Ancient Rome sought to subjugate and eradicate the founding cultures of the people it dominated and it did so through the use of cruelly effective punishment against all those who fomented organized defiance. The European maritime countries like Spain, Portugal, France and England shipped their religion and their culture to other, primitive societies (South-Central America; North America) unable to counter the relentless advance of a superior military.
They also sought to advance their trade, and to take ownership of the vast and impressive natural resources of countries like India and China, and those of the Middle East, along with African countries, in a great imperialistic sweep of triumphant hegemony-and-resource-gathering. And they fought among themselves for ascendancy and priorities, and with other countries like Russia and eventually the United States, to achieve a greater territorial advantage for themselves.

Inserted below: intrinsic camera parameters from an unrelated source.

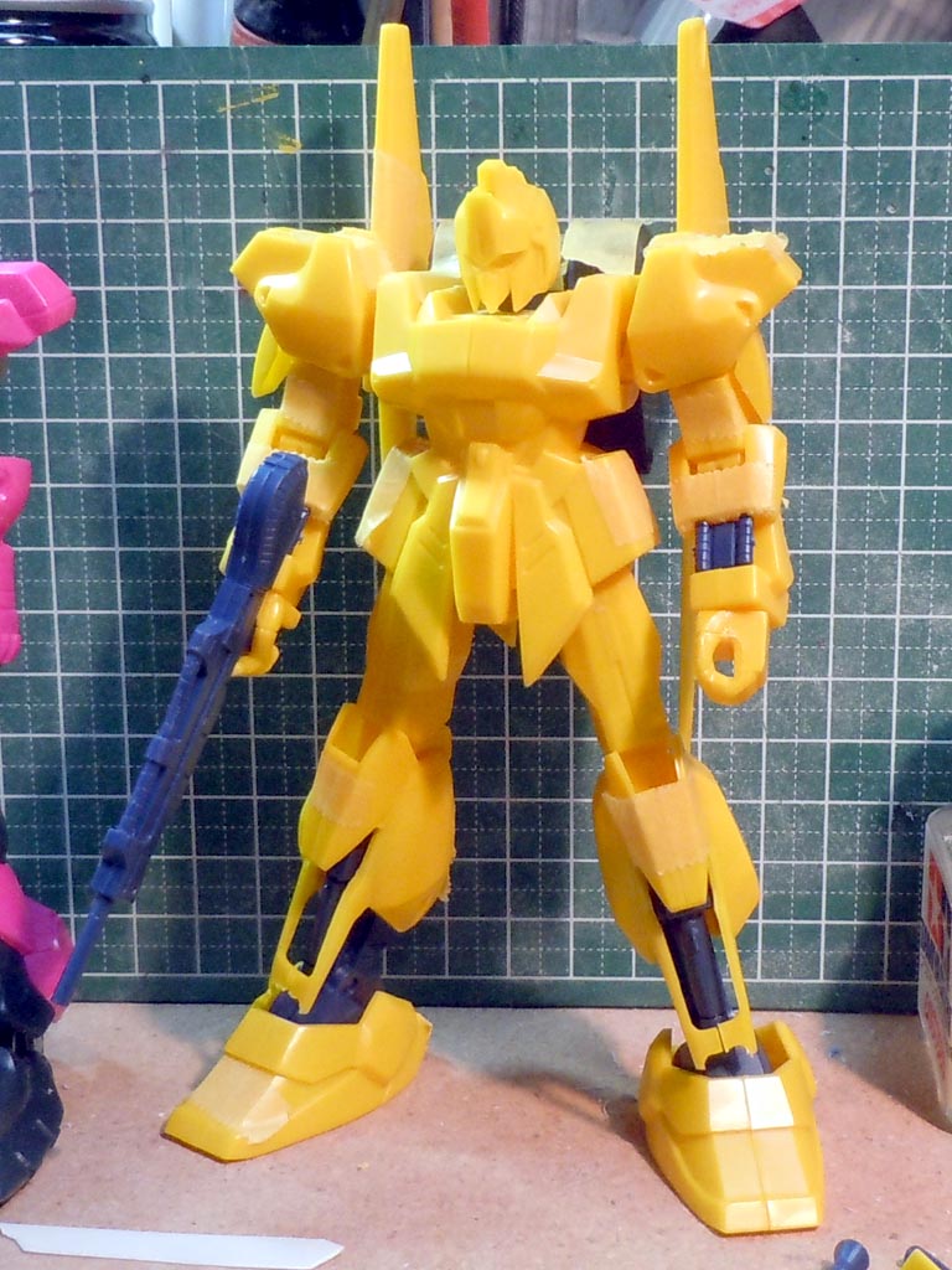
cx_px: 476
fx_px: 1027
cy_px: 635
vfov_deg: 63.4
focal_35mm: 28
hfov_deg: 49.7
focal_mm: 5
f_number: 3.7
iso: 400
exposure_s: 1/60
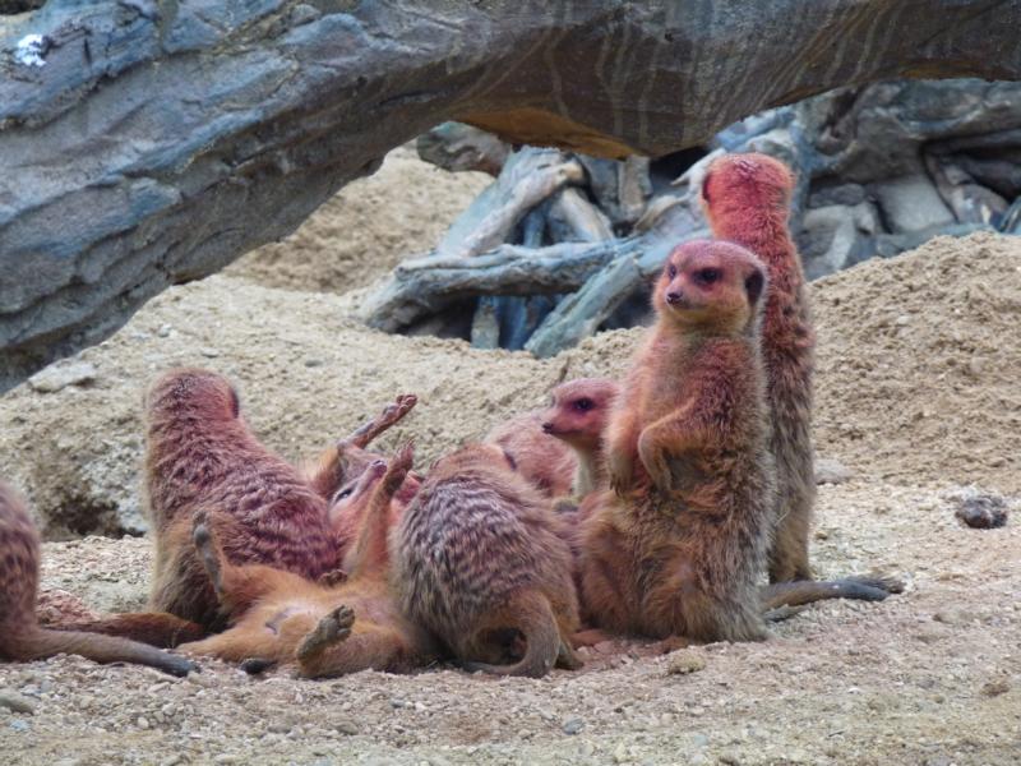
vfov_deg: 6.3
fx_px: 6961
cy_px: 383
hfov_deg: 8.4
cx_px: 510
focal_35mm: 236
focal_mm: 41.9
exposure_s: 1/60
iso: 250
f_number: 3.7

The international community is comprised of a great many nations and geographic areas whose borders are far different than what might have been expressed in a natural ethnic or tribal territorial or geographic division, thanks to the interference of invading administrations, and that remains the nexus of many simmering little wars of ongoing enmity between tribes, both inter- and intra-country. China presents today as the world's foremost territorial-aggressor nation.

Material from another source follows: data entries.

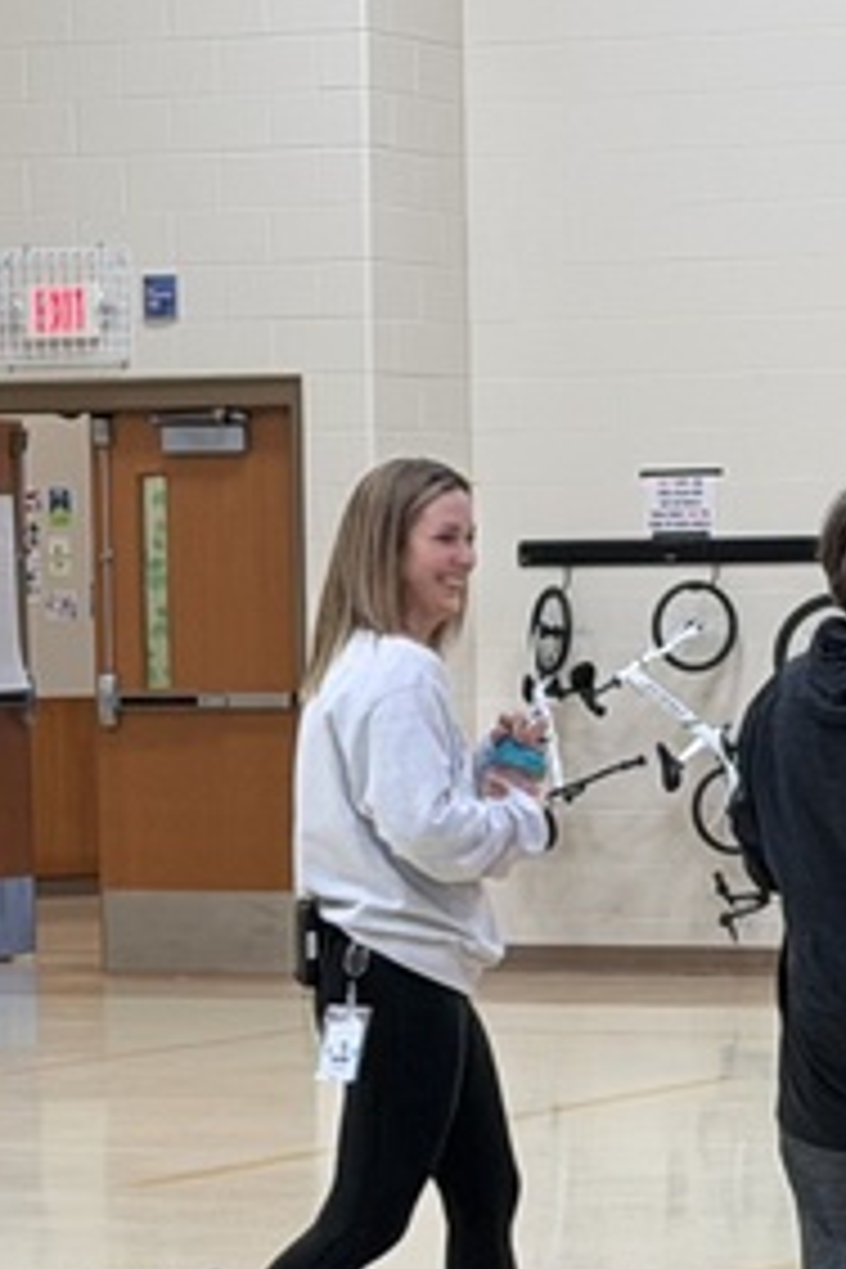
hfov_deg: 7.6
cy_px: 1188
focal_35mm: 181
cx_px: 706
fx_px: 6380
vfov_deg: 11.3
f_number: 1.78
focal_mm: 6.76
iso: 80
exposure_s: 1/61
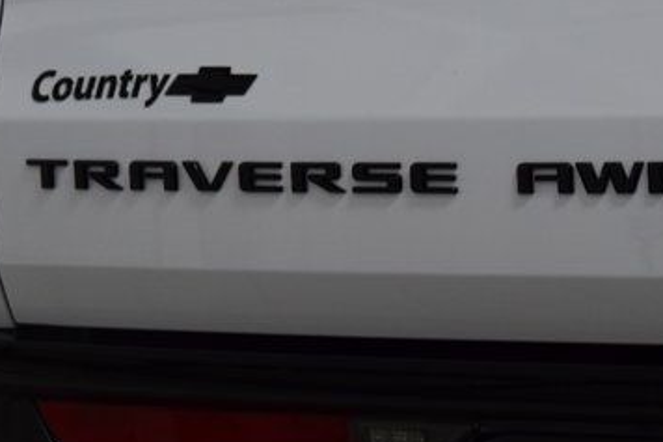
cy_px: 120
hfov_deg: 10.9
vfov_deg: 7.3
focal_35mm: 189
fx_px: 3479
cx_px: 332
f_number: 5.6
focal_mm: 70
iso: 1600
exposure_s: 1/125
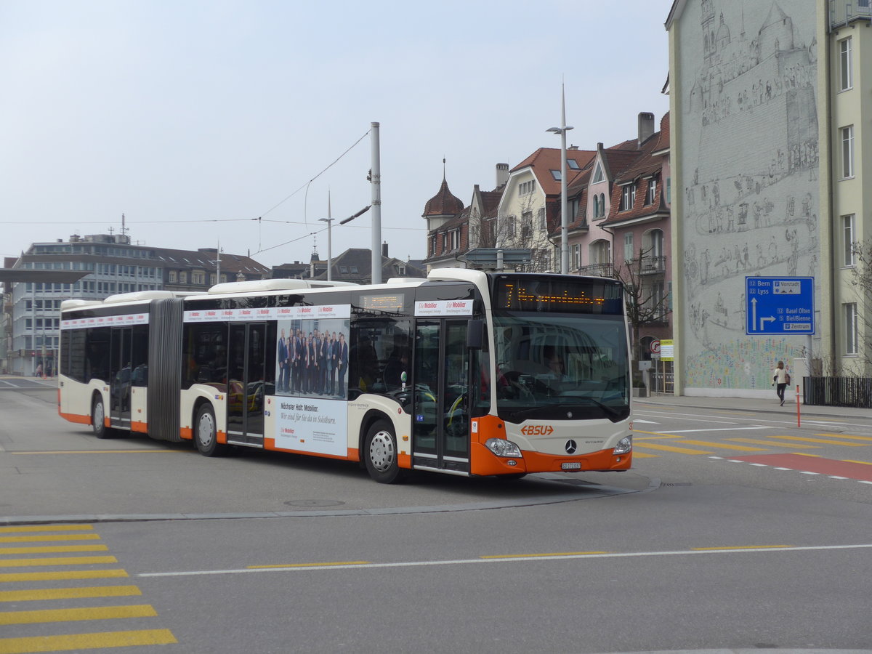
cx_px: 436
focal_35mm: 59
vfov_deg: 24.8
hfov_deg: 32.7
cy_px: 327
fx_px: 1486
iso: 80
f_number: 3.7
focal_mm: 12.7
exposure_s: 1/1300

Currently, Russia still suffers the most blow-back of angry resentment from those countries surrounding it that were once subsumed into a (subservient coalition of) the greater United Soviet Socialist Republic. Great Britain, at least, left a useful heritage of jurisprudence and civil service administration behind when she withdrew from India. And while China does, likely, believe what it asserts when it says it is invested in equality of opportunity for all its disparate parts, the reality of human relations dictate otherwise.

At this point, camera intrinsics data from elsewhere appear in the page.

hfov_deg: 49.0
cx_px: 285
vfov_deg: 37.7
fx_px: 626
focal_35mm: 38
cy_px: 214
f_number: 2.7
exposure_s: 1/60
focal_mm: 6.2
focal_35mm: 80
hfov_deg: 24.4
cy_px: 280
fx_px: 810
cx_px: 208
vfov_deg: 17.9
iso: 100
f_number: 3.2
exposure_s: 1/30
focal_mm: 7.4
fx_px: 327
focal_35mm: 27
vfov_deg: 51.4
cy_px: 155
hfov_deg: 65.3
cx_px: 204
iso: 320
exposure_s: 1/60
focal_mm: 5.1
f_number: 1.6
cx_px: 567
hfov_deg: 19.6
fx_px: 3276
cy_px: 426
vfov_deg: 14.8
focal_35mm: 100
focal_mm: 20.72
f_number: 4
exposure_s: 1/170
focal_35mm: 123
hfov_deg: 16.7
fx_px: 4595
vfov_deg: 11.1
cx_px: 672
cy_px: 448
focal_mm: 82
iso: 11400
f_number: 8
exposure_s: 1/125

From its anger over the defiant autonomy of Taiwan, to its insistence of territorial ownership of Tibet and its domination of the Xinjiang region, where Han Chinese have been flooding those territories to dilute, diminish and weaken the dominance of a majority population, China has an ongoing struggle on its hands to contain the grievances of native populations whose territories have been occupied by a foreign culture, religion (ideology) and heritage.
The ongoing resistance of Tibetans against Chinese domination of their ancestral home, insisting on their human rights to a measure of autonomy (yet hoping for outright independence), and the return of their revered Dalai Lama, presents as an insult to Beijing, an affront against its right to occupy and to govern as it sees fit. The continued resentment of the Uighurs, demonstrating against their belittled and undignified existence as a people deprived of their natural heritage another case in point.
China claims Uighurs bent on independence have joined themselves with international Islamists. The brutal clashes between the opposing groups of ethnic-equal populations in Urumqi - the Han Chinese, relatively newly imported to the region, and the traditional occupiers of the land, the Uighurs - spell out clearly enough that territorial conquest, although an ancient concept, insults the natural order of ethnic, tribal and religious rights.
For the Chinese, this presents as a problem of huge proportions, with the world's greatest population numbers whose numbers are increasing at a rate that the current territory is hardly sufficient to accommodate.